OTel log bridge: When OTEL_LOGS_ENABLED=true, the agent automatically bridges zap to the OTel LoggerProvider via otelzap. All log entries are exported via OTLP alongside traces and metrics. The bridge also sets native TraceID/SpanID on log records (via context.Context passed as a zapcore.SkipType field), enabling automatic Logs<->Traces linking in SigNoz and other backends. No code changes needed — agent.Init() sets it up automatically.

Baggage
import "github.com/RodolfoBonis/go-otel-agent/helper"

// Set baggage (propagated across service boundaries)
ctx = helper.SetBaggage(ctx, "tenant.id", "org-123")

// Get baggage
tenantID := helper.GetBaggage(ctx, "tenant.id") // "org-123"
Integration: Gin Middleware
import "github.com/RodolfoBonis/go-otel-agent/integration/ginmiddleware"

// Basic usage
r.Use(ginmiddleware.New(agent, "my-api"))

// With custom filter
r.Use(ginmiddleware.New(agent, "my-api",
    ginmiddleware.WithFilter(func(r *http.Request) bool {
        return r.URL.Path != "/custom-exclude"
    }),
))

// Health handlers
r.GET("/health", ginmiddleware.HealthHandler(agent))
r.GET("/ready", ginmiddleware.ReadinessHandler(agent))

The middleware manages the full span lifecycle directly (no delegation to otelgin). It uses lazy initialization (sync.Once) to resolve the real TracerProvider and MeterProvider on the first request, solving the FX lifecycle ordering issue where ginmiddleware.New() runs during fx.Invoke but agent.Init() hasn't completed yet.

Span lifecycle:

tracer.Start → c.Next() → enrichSpan → defer span.End()

W3C trace context (traceparent, baggage) is extracted from incoming headers for distributed trace propagation.

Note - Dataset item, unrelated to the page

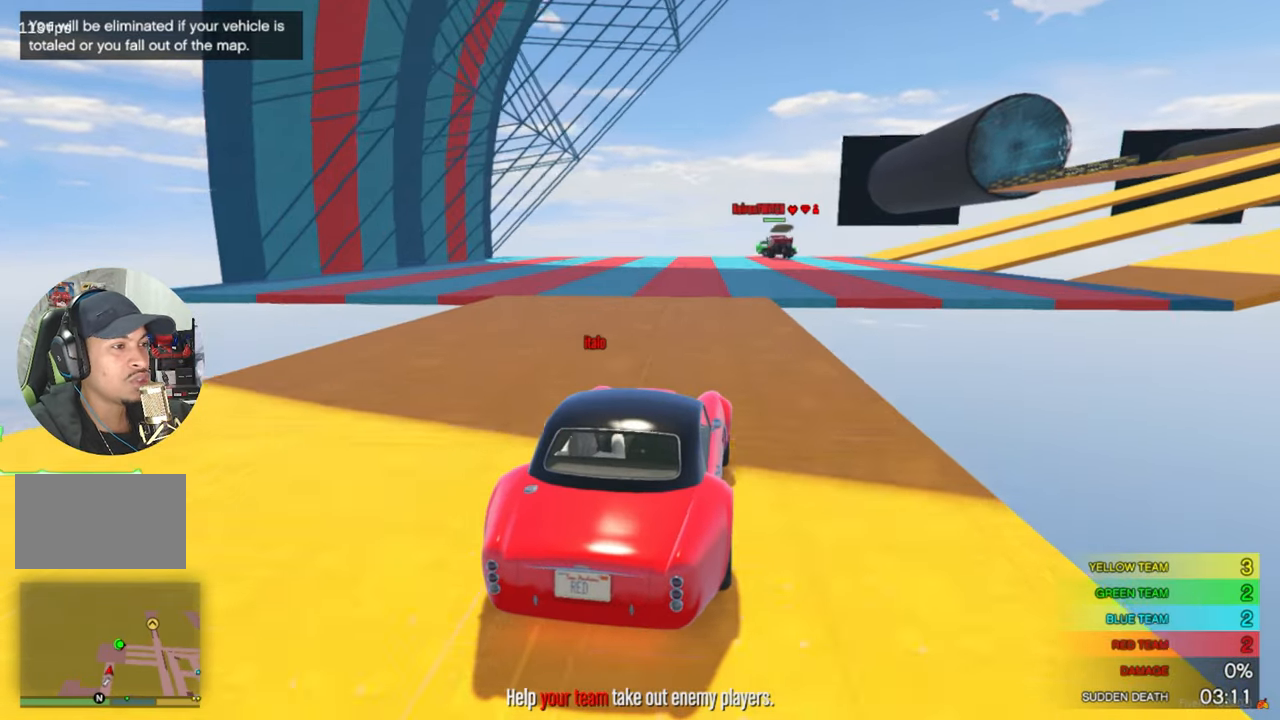
{"keys": ["s"], "mouse": [], "mouse_move": "still", "events": [[50, "w", "up"], [367, "s", "down"]]}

Span attributes captured automatically:

Attribute Source
http.request.method, url.path, url.scheme, http.response.status_code OpenTelemetry semconv (set at span start)
http.route Gin registered route pattern (set post-handler)
server.address Service name
client.address c.ClientIP()
user_agent.original User-Agent header
http.request.content_length Request Content-Length
http.client_ip c.ClientIP() (enrichment)
http.request.id Gin context requestID
user.id, user.role Gin context (if set by auth middleware)
http.request.header.<name> Request headers (sensitive ones redacted)
http.response.header.<name> Response headers (sensitive ones redacted)
url.query Query string (sensitive params redacted)
http.request.body Request body (opt-in via OTEL_HTTP_CAPTURE_REQUEST_BODY)
http.response.body Response body (opt-in via OTEL_HTTP_CAPTURE_RESPONSE_BODY)
http.request.body.size Request content length
http.response.body.size Response body length

Response headers set by middleware:

Header Description
X-Trace-Id Current trace ID — useful for debugging and correlating logs

Error handling:

  • 5xx responses set span status to Error
  • 4xx/5xx responses record an exception event with type and message (configurable via OTEL_HTTP_RECORD_EXCEPTION_EVENTS)

PII protection:

  • Headers in OTEL_HTTP_SENSITIVE_HEADERS are always redacted (default: authorization, cookie, set-cookie, x-api-key, x-auth-token)
  • Query param values matching OTEL_PII_SENSITIVE_PATTERNS are redacted when scrubbing is enabled
  • Body content matching sensitive patterns is redacted when scrubbing is enabled

Metrics recorded:

  • http.server.request.duration (histogram, seconds)
  • http.server.request.total (counter)
  • http.server.errors.total (counter, 4xx/5xx)
Integration: GORM Database
import "github.com/RodolfoBonis/go-otel-agent/integration/gormplugin"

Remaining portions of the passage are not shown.